The feline leukemia virus is a retrovirus that causes immunodeficiency and neoplastic (cancer) disease in domestic cats. It is spread between cats by bites, close casual contact (grooming), shared dishes or litter pans. It can also be spread from mothers to their kittens both before and after parturition—fetal and neonatal death of kittens from 80% of affected queens; transplacental and transmammary transmission in at least 20% of surviving kittens from infected queens.

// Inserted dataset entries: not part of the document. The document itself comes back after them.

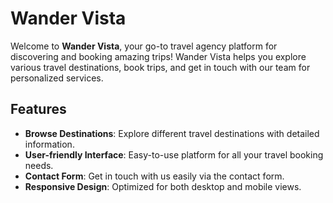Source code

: # Wander Vista

Welcome to **Wander Vista**, your go-to travel agency platform for discovering and booking amazing trips! Wander Vista helps you explore various travel destinations, book trips, and get in touch with our team for personalized services.

## Features

- **Browse Destinations**: Explore different travel destinations with detailed information.
- **User-friendly Interface**: Easy-to-use platform for all your travel booking needs.
- **Contact Form**: Get in touch with us easily via the contact form.
- **Responsive Design**: Optimized for both desktop and mobile views.
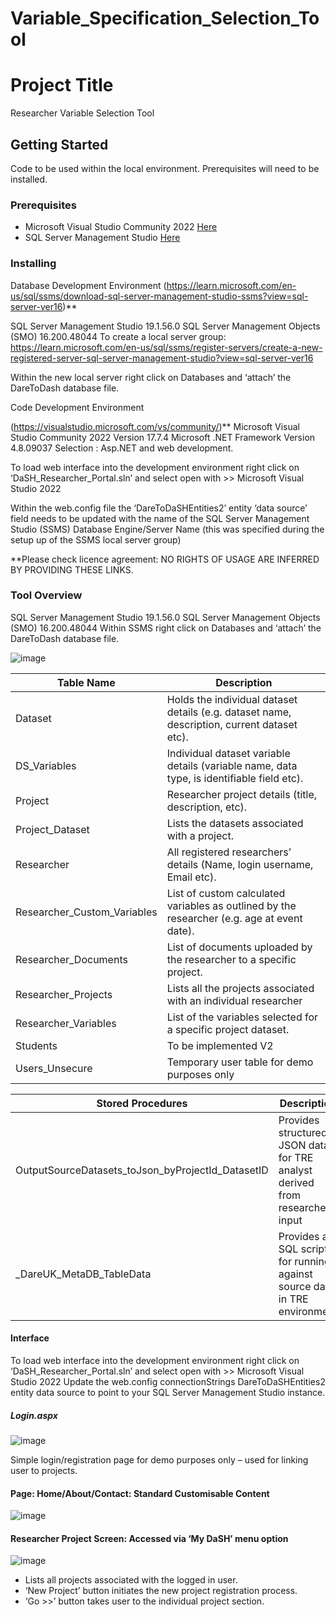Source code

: # Variable_Specification_Selection_Tool

# Project Title
Researcher Variable Selection Tool






## Getting Started

Code to be used within the local environment.  Prerequisites will need to be installed.

### Prerequisites

- Microsoft Visual Studio Community 2022 <a href="https://visualstudio.microsoft.com/vs/community/"> Here</a>
- SQL Server Management Studio <a href="https://learn.microsoft.com/en-us/sql/ssms/download-sql-server-management-studio-ssms?view=sql-server-ver16"> Here</a>


### Installing


Database Development Environment
(https://learn.microsoft.com/en-us/sql/ssms/download-sql-server-management-studio-ssms?view=sql-server-ver16)**

SQL Server Management Studio                                   19.1.56.0
SQL Server Management Objects (SMO)                            16.200.48044
To create a local server group:
https://learn.microsoft.com/en-us/sql/ssms/register-servers/create-a-new-registered-server-sql-server-management-studio?view=sql-server-ver16

Within the new local server right click on Databases and ‘attach’ the DareToDash database file.


Code Development Environment 

(https://visualstudio.microsoft.com/vs/community/)**
 Microsoft Visual Studio Community 2022 Version                17.7.4 
Microsoft .NET Framework Version                               4.8.09037 
Selection : Asp.NET and web development. 

To load web interface into the development environment right click on ‘DaSH_Researcher_Portal.sln’ and select open with >> Microsoft Visual Studio 2022 

Within the web.config file the <connectionStrings> ‘DareToDaSHEntities2’ entity ‘data source’ field needs to be updated with the name of the SQL Server Management Studio (SSMS) Database Engine/Server Name (this was specified during the setup up of the SSMS local server group) 

<add name="DareToDaSHEntities2" connectionString="metadata=res://*/EntityFramework.DareModel.csdl|res://*/EntityFramework.DareModel.ssdl|res://*/EntityFramework.DareModel.msl;provider=System.Data.SqlClient;provider connection string=&quot;data source= Database_Engine/Server_Name_GOES_HERE;initial catalog=DareToDaSH;integrated security=True;MultipleActiveResultSets=True;App=EntityFramework&quot;" providerName="System.Data.EntityClient" />


**Please check licence agreement: NO RIGHTS OF USAGE ARE INFERRED BY PROVIDING THESE LINKS. 

### Tool Overview

SQL Server Management Studio						19.1.56.0
SQL Server Management Objects (SMO)					16.200.48044
Within SSMS right click on Databases and ‘attach’ the DareToDash database file.

![image](https://github.com/user-attachments/assets/8dbb608e-cf49-4ad3-83d4-2a671ccc73e8)

Table Name | Description 
--- | --- 
Dataset |	Holds the individual dataset details (e.g. dataset name, description, current dataset etc).
DS_Variables|		Individual dataset variable details (variable name, data type, is identifiable field etc).
Project|	Researcher project details (title, description, etc).
Project_Dataset|	Lists the datasets associated with a project.
Researcher| 	All registered researchers’ details (Name, login username, Email etc).
Researcher_Custom_Variables|	List of custom calculated variables as outlined by the researcher (e.g. age at event date).
Researcher_Documents|	List of documents uploaded by the researcher to a specific project.
Researcher_Projects|	Lists all the projects associated with an individual researcher
Researcher_Variables|	List of the variables selected for a specific project dataset.
Students|	To be implemented V2
Users_Unsecure|	Temporary user table for demo purposes only

Stored Procedures | Description 
--- | --- 
OutputSourceDatasets_toJson_byProjectId_DatasetID | Provides structured JSON data for TRE analyst derived from researcher input
_DareUK_MetaDB_TableData |	Provides a SQL script for running against source data in TRE environment


#### Interface 

To load web interface into the development environment right click on ‘DaSH_Researcher_Portal.sln’ and select  open with >> Microsoft Visual Studio 2022 
Update the web.config  connectionStrings  DareToDaSHEntities2 entity data source to point to your SQL Server Management Studio instance.

##### Login.aspx

![image](https://github.com/user-attachments/assets/9fe76133-52a5-423c-86f9-1fe7d50ed985)


Simple login/registration page for demo purposes only – used for linking user to projects.

#### Page: Home/About/Contact: Standard Customisable Content

![image](https://github.com/user-attachments/assets/618065ee-04d2-4ff1-af70-67fd3eb5998b)

#### Researcher Project Screen: Accessed via ‘My DaSH’ menu option

![image](https://github.com/user-attachments/assets/9ea75600-f695-48ce-bb09-69e9d5f0762f)

*	Lists all projects associated with the logged in user.
*	‘New Project’ button initiates the new project registration process.
*	‘Go >>’ button takes user to the individual project section.




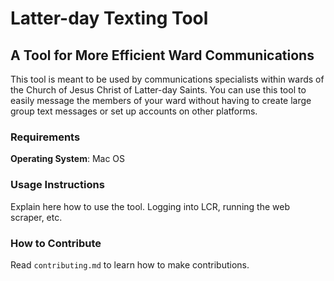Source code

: # Latter-day Texting Tool
## A Tool for More Efficient Ward Communications

This tool is meant to be used by communications specialists within wards of 
the Church of Jesus Christ of Latter-day Saints. You can use this tool to easily
message the members of your ward without having to create large group text messages or 
set up accounts on other platforms.

### Requirements

**Operating System**: Mac OS

### Usage Instructions

Explain here how to use the tool. Logging into LCR, running the web scraper, etc.

### How to Contribute

Read `contributing.md` to learn how to make contributions.
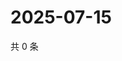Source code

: # 2025-07-15

共 0 条

<!-- BEGIN ZHIHUQUESTIONS -->
<!-- 最后更新时间 Tue Jul 15 2025 09:00:42 GMT+0800 (China Standard Time) -->

<!-- END ZHIHUQUESTIONS -->

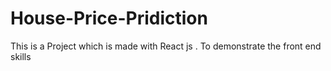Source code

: # House-Price-Pridiction
This is a Project which is made with React js . To demonstrate the front end skills
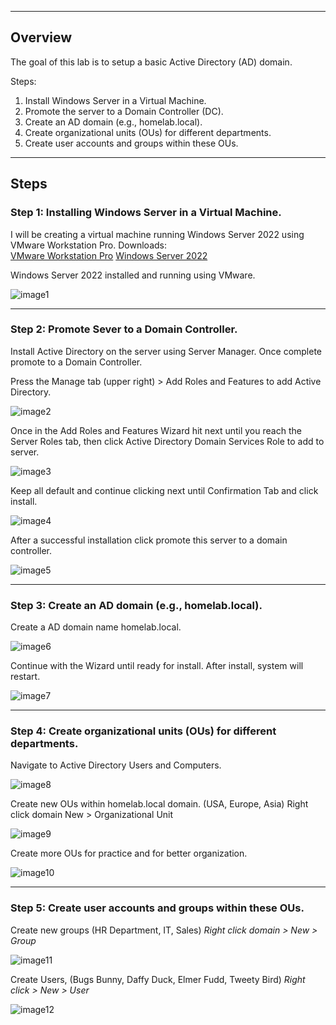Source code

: ----------------
## Overview
The goal of this lab is to setup a basic Active Directory (AD) domain.

Steps: 
1. Install Windows Server in a Virtual Machine.
2. Promote the server to a Domain Controller (DC).
3. Create an AD domain (e.g., homelab.local).
4. Create organizational units (OUs) for different departments.
5. Create user accounts and groups within these OUs.

____________________
## Steps

### Step 1: Installing Windows Server in a Virtual Machine.
I will be creating a virtual machine running Windows Server 2022 using  VMware Workstation Pro. 
			Downloads:  
	[VMware Workstation Pro](https://knowledge.broadcom.com/external/article?articleNumber=368667)
	[Windows Server 2022](https://www.microsoft.com/en-us/evalcenter/download-windows-server-2022)

Windows Server 2022 installed and running using VMware.

![image1][Capture1]

_________
### Step 2: Promote Sever to a Domain Controller.
Install Active Directory on the server using Server Manager. Once complete promote to a Domain Controller.

Press the Manage tab (upper right) > Add Roles and Features to add Active Directory.

![image2][Capture2]

Once in the Add  Roles and Features Wizard hit next until you reach the Server Roles tab, then click Active Directory Domain Services Role to add to server.

![image3][Capture3]

Keep all default and continue clicking next until Confirmation Tab and click install.

![image4][Capture4]

After a successful installation click promote this server to a domain controller.

![image5][Capture5]

___________
### Step 3:  Create an AD domain (e.g., homelab.local).
Create a AD domain name homelab.local.

![image6][Capture6]

Continue with the Wizard until ready for install. After install, system will restart.

![image7][Capture7]

_________
### Step 4:  Create organizational units (OUs) for different departments.

Navigate to Active Directory Users and Computers.

![image8][Capture8]

Create new OUs within homelab.local domain. (USA, Europe, Asia)
Right click domain New > Organizational Unit

![image9][Capture9]

Create more OUs for practice and for better organization.

![image10][Capture10]

------------
### Step 5: Create user accounts and groups within these OUs.

Create new groups (HR Department, IT, Sales)
_Right click domain > New > Group_

![image11][Capture11]


Create Users, (Bugs Bunny, Daffy Duck, Elmer Fudd, Tweety Bird)
_Right click > New > User_

![image12][Capture12]

[Capture1]: https://github.com/user-attachments/assets/5b47f4b6-b3ec-4a3c-ad1d-4a559e7004e3
[Capture2]: https://github.com/user-attachments/assets/94ac4718-88f5-4eb9-8b03-5c9bb3258c32
[Capture3]: https://github.com/user-attachments/assets/2a642fe0-c64a-4dba-8d12-c8133d88aa21
[Capture4]: https://github.com/user-attachments/assets/54a2bc11-34f4-48e7-8a34-88df8afbf3ea
[Capture5]: https://github.com/user-attachments/assets/9a5115ca-dc15-4f5c-b2a5-06c80fbcb3b2
[Capture6]: https://github.com/user-attachments/assets/1adb8bc1-80c6-42ec-b4bc-5fc104893966
[Capture7]: https://github.com/user-attachments/assets/a5a515e4-d05a-4426-aede-3a3df6486e39
[Capture8]: https://github.com/user-attachments/assets/bbedb625-97ae-45ce-af10-1825f0d88df8
[Capture9]: https://github.com/user-attachments/assets/82fe98f8-1a22-4fcc-ac29-35e23be11c4d
[Capture10]: https://github.com/user-attachments/assets/5e0f2c7e-2b4f-4866-b554-96dbcb7eb1f2
[Capture11]: https://github.com/user-attachments/assets/ae263e55-71f5-41f8-89a8-bd62b7740c02
[Capture12]: https://github.com/user-attachments/assets/6d989784-a41f-44b5-a35d-8bc8a09ea92e

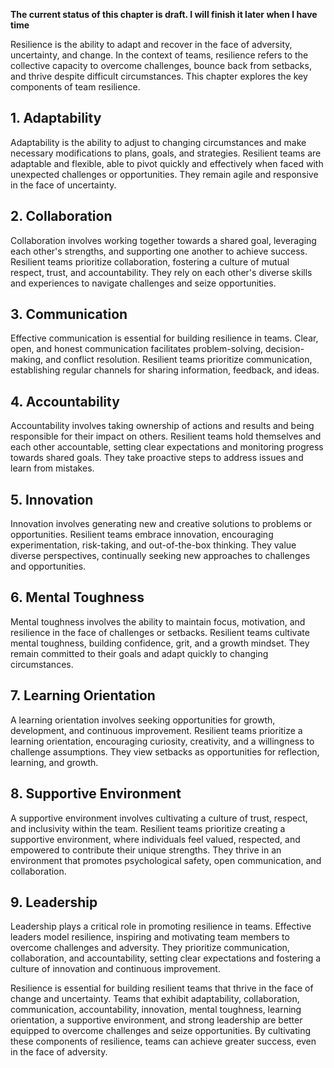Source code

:**The current status of this chapter is draft. I will finish it later when I have time**

Resilience is the ability to adapt and recover in the face of adversity, uncertainty, and change. In the context of teams, resilience refers to the collective capacity to overcome challenges, bounce back from setbacks, and thrive despite difficult circumstances. This chapter explores the key components of team resilience.

**1. Adaptability**
-------------------

Adaptability is the ability to adjust to changing circumstances and make necessary modifications to plans, goals, and strategies. Resilient teams are adaptable and flexible, able to pivot quickly and effectively when faced with unexpected challenges or opportunities. They remain agile and responsive in the face of uncertainty.

**2. Collaboration**
--------------------

Collaboration involves working together towards a shared goal, leveraging each other's strengths, and supporting one another to achieve success. Resilient teams prioritize collaboration, fostering a culture of mutual respect, trust, and accountability. They rely on each other's diverse skills and experiences to navigate challenges and seize opportunities.

**3. Communication**
--------------------

Effective communication is essential for building resilience in teams. Clear, open, and honest communication facilitates problem-solving, decision-making, and conflict resolution. Resilient teams prioritize communication, establishing regular channels for sharing information, feedback, and ideas.

**4. Accountability**
---------------------

Accountability involves taking ownership of actions and results and being responsible for their impact on others. Resilient teams hold themselves and each other accountable, setting clear expectations and monitoring progress towards shared goals. They take proactive steps to address issues and learn from mistakes.

**5. Innovation**
-----------------

Innovation involves generating new and creative solutions to problems or opportunities. Resilient teams embrace innovation, encouraging experimentation, risk-taking, and out-of-the-box thinking. They value diverse perspectives, continually seeking new approaches to challenges and opportunities.

**6. Mental Toughness**
-----------------------

Mental toughness involves the ability to maintain focus, motivation, and resilience in the face of challenges or setbacks. Resilient teams cultivate mental toughness, building confidence, grit, and a growth mindset. They remain committed to their goals and adapt quickly to changing circumstances.

**7. Learning Orientation**
---------------------------

A learning orientation involves seeking opportunities for growth, development, and continuous improvement. Resilient teams prioritize a learning orientation, encouraging curiosity, creativity, and a willingness to challenge assumptions. They view setbacks as opportunities for reflection, learning, and growth.

**8. Supportive Environment**
-----------------------------

A supportive environment involves cultivating a culture of trust, respect, and inclusivity within the team. Resilient teams prioritize creating a supportive environment, where individuals feel valued, respected, and empowered to contribute their unique strengths. They thrive in an environment that promotes psychological safety, open communication, and collaboration.

**9. Leadership**
-----------------

Leadership plays a critical role in promoting resilience in teams. Effective leaders model resilience, inspiring and motivating team members to overcome challenges and adversity. They prioritize communication, collaboration, and accountability, setting clear expectations and fostering a culture of innovation and continuous improvement.

Resilience is essential for building resilient teams that thrive in the face of change and uncertainty. Teams that exhibit adaptability, collaboration, communication, accountability, innovation, mental toughness, learning orientation, a supportive environment, and strong leadership are better equipped to overcome challenges and seize opportunities. By cultivating these components of resilience, teams can achieve greater success, even in the face of adversity.
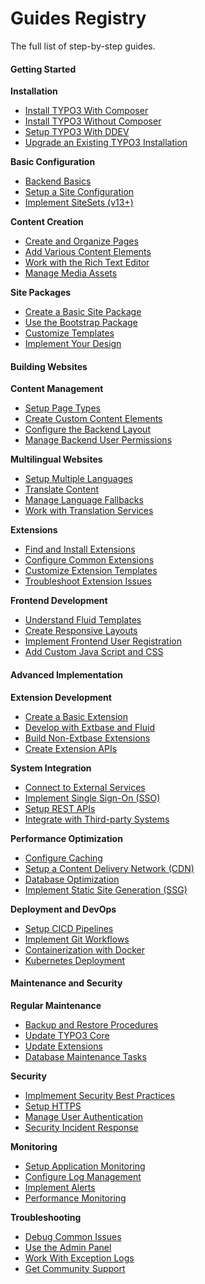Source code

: # Guides Registry

The full list of step-by-step guides.

#### Getting Started

**Installation**

- [Install TYPO3 With Composer](../10GettingStarted/10Installation/10InstallTYPO3WithComposer/Index.md)
- [Install TYPO3 Without Composer](../10GettingStarted/10Installation/20InstallTYPO3WithoutComposer/Index.md)
- [Setup TYPO3 With DDEV](../10GettingStarted/10Installation/30SetUpTYPO3WithDDEV/Index.md)
- [Upgrade an Existing TYPO3 Installation](../10GettingStarted/10Installation/Index.md)

**Basic Configuration**

- [Backend Basics](../10GettingStarted/20BasicConfiguration/10BackendBasics/Index.md)
- [Setup a Site Configuration](../10GettingStarted/20BasicConfiguration/30SetUpASiteConfiguration/Index.md)
- [Implement SiteSets (v13+)](../10GettingStarted/20BasicConfiguration/Index.md)

**Content Creation**

- [Create and Organize Pages](../10GettingStarted/30ContentCreation/10CreateAndOrganizePages/Index.md)
- [Add Various Content Elements](../10GettingStarted/30ContentCreation/20AddVariousContentElements/Index.md)
- [Work with the Rich Text Editor](../10GettingStarted/30ContentCreation/30WorkWithTheRichTextEditor/Index.md)
- [Manage Media Assets](../10GettingStarted/30ContentCreation/40ManageMediaAssets/Index.md)

**Site Packages**

- [Create a Basic Site Package](../10GettingStarted/40SitePackages/10CreateABasicSitePackage/Index.md)
- [Use the Bootstrap Package](../10GettingStarted/40SitePackages/20UseTheBootstrapPackage/Index.md)
- [Customize Templates](../10GettingStarted/40SitePackages/30CustomizeTemplates/Index.md)
- [Implement Your Design](../10GettingStarted/40SitePackages/40ImplementYourDesign/Index.md)

#### Building Websites

**Content Management**

- [Setup Page Types](../20BuildingWebsites/10ContentManagement/10SetUpPageTypes/Index.md)
- [Create Custom Content Elements](../20BuildingWebsites/10ContentManagement/20CreateCustomContentElements/Index.md)
- [Configure the Backend Layout](../20BuildingWebsites/10ContentManagement/30ConfigureTheBackendLayout/Index.md)
- [Manage Backend User Permissions](../20BuildingWebsites/10ContentManagement/40ManageBackendUserPermissions/Index.md)

**Multilingual Websites**

- [Setup Multiple Languages](../20BuildingWebsites/20MultilingualWebsites/10SetUpMultipleLanguages/Index.md)
- [Translate Content](../20BuildingWebsites/20MultilingualWebsites/20TranslateContent/Index.md)
- [Manage Language Fallbacks](../20BuildingWebsites/20MultilingualWebsites/30ManageLanguageFallbacks/Index.md)
- [Work with Translation Services](../20BuildingWebsites/20MultilingualWebsites/40WorkWithTranslationServices/Index.md)

**Extensions**

- [Find and Install Extensions](../20BuildingWebsites/30Extensions/10FindAndInstallExtensions/Index.md)
- [Configure Common Extensions](../20BuildingWebsites/30Extensions/20ConfigureCommonExtensions/Index.md)
- [Customize Extension Templates](../20BuildingWebsites/30Extensions/30CustomizeExtensionTemplates/Index.md)
- [Troubleshoot Extension Issues](../20BuildingWebsites/30Extensions/40TroubleshootExtensionIssues/Index.md)

**Frontend Development**

- [Understand Fluid Templates](../20BuildingWebsites/40FrontendDevelopment/10UnderstandFluidTemplates/Index.md)
- [Create Responsive Layouts](../20BuildingWebsites/40FrontendDevelopment/20CreateResponsiveLayouts/Index.md)
- [Implement Frontend User Registration](../20BuildingWebsites/40FrontendDevelopment/30ImplementFrontendUserRegistration/Index.md)
- [Add Custom Java Script and CSS](../20BuildingWebsites/40FrontendDevelopment/40AddCustomJavaScriptAndCSS/Index.md)

#### Advanced Implementation

**Extension Development**

- [Create a Basic Extension](../30AdvancedImplementation/10ExtensionDevelopment/10CreateABasicExtension/Index.md)
- [Develop with Extbase and Fluid](../30AdvancedImplementation/10ExtensionDevelopment/20DevelopWithExtbaseAndFluid/Index.md)
- [Build Non-Extbase Extensions](../30AdvancedImplementation/10ExtensionDevelopment/30BuildNon-ExtbaseExtensions/Index.md)
- [Create Extension APIs](../30AdvancedImplementation/10ExtensionDevelopment/40CreateExtensionAPIs/Index.md)

**System Integration**

- [Connect to External Services](../30AdvancedImplementation/20SystemIntegration/10ConnectToExternalServices/Index.md)
- [Implement Single Sign-On (SSO)](../30AdvancedImplementation/20SystemIntegration/20ImplementSingleSign-On/Index.md)
- [Setup REST APIs](../30AdvancedImplementation/20SystemIntegration/30SetUpRESTAPIs/Index.md)
- [Integrate with Third-party Systems](../30AdvancedImplementation/20SystemIntegration/40IntegrateWithThird-partySystems/Index.md)

**Performance Optimization**

- [Configure Caching](../30AdvancedImplementation/30PerformanceOptimization/10ConfigureCaching/Index.md)
- [Setup a Content Delivery Network (CDN)](../30AdvancedImplementation/30PerformanceOptimization/20SetUpACDN/Index.md)
- [Database Optimization](../30AdvancedImplementation/30PerformanceOptimization/30DatabaseOptimization/Index.md)
- [Implement Static Site Generation (SSG)](../30AdvancedImplementation/30PerformanceOptimization/40ImplementStaticSiteGeneration/Index.md)

**Deployment and DevOps**

- [Setup CICD Pipelines](../30AdvancedImplementation/40DeploymentAndDevOps/10SetUpCICDPipelines/Index.md)
- [Implement Git Workflows](../30AdvancedImplementation/40DeploymentAndDevOps/20ImplementGitWorkflows/Index.md)
- [Containerization with Docker](../30AdvancedImplementation/40DeploymentAndDevOps/30ContainerizationWithDocker/Index.md)
- [Kubernetes Deployment](../30AdvancedImplementation/40DeploymentAndDevOps/40KubernetesDeployment/Index.md)

#### Maintenance and Security

**Regular Maintenance**

- [Backup and Restore Procedures](../40MaintenanceAndSecurity/10RegularMaintenance/10BackupAndRestoreProcedures/Index.md)
- [Update TYPO3 Core](../40MaintenanceAndSecurity/10RegularMaintenance/20UpdateTYPO3Core/Index.md)
- [Update Extensions](../40MaintenanceAndSecurity/10RegularMaintenance/30UpdateExtensions/Index.md)
- [Database Maintenance Tasks](../40MaintenanceAndSecurity/10RegularMaintenance/40DatabaseMaintenanceTasks/Index.md)

**Security**

- [Implmement Security Best Practices](../40MaintenanceAndSecurity/20Security/10ImplementSecurityBestPractices/Index.md)
- [Setup HTTPS](../40MaintenanceAndSecurity/20Security/20SetUpHTTPS/Index.md)
- [Manage User Authentication](../40MaintenanceAndSecurity/20Security/30ManageUserAuthentication/Index.md)
- [Security Incident Response](../40MaintenanceAndSecurity/20Security/40SecurityIncidentResponse/Index.md)

**Monitoring**

- [Setup Application Monitoring](../40MaintenanceAndSecurity/30Monitoring/10SetUpApplicationMonitoring/Index.md)
- [Configure Log Management](../40MaintenanceAndSecurity/30Monitoring/20ConfigureLogManagement/Index.md)
- [Implement Alerts](../40MaintenanceAndSecurity/30Monitoring/30ImplementAlerts/Index.md)
- [Performance Monitoring](../40MaintenanceAndSecurity/30Monitoring/40PerformanceMonitoring/Index.md)

**Troubleshooting**

- [Debug Common Issues](../40MaintenanceAndSecurity/40Troubleshooting/10DebugCommonIssues/Index.md)
- [Use the Admin Panel](../40MaintenanceAndSecurity/40Troubleshooting/20UseTheAdminPanel/Index.md)
- [Work With Exception Logs](../40MaintenanceAndSecurity/40Troubleshooting/30WorkWithExceptionLogs/Index.md)
- [Get Community Support](../40MaintenanceAndSecurity/40Troubleshooting/40GetCommunitySupport/Index.md)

Infected cats that become immunodeficient are susceptible to a variety of infections. Clinical signs that you may notice include lethargy, depression, anorexia, fever, coughing, sneezing, nasal or ocular discharge, gingivitis, tooth loss, skin and ear infections, persistent diarrhea, and weight loss. Infected cats that develop cancer most often develop lymphosarcoma. Clinical signs seen with lymphosarcoma depend on where the cancer originates and most often include anorexia, weight loss, vomiting, diarrhea, unkempt fur coat, or increased respiratory rate and effort.

Persistent infection with FeLV is usually fatal. It is important to either vaccinate your cats or keep your cats indoors and separated from FeLV-positive cats. If your cat has FeLV it is also important to keep it separated from other cats to protect it from diseases that other cats may be carrying. A simple respiratory infection can kill an immunocompromised cat.

All outdoor cats should be tested for FeLV. If they are negative and to remain outdoor cats, they should be vaccinated. If they are positive they should be confined indoors to protect themselves and other neighborhood cats. Indoor cats with no chance of exposure to other cats do not need to be vaccinated against FeLV.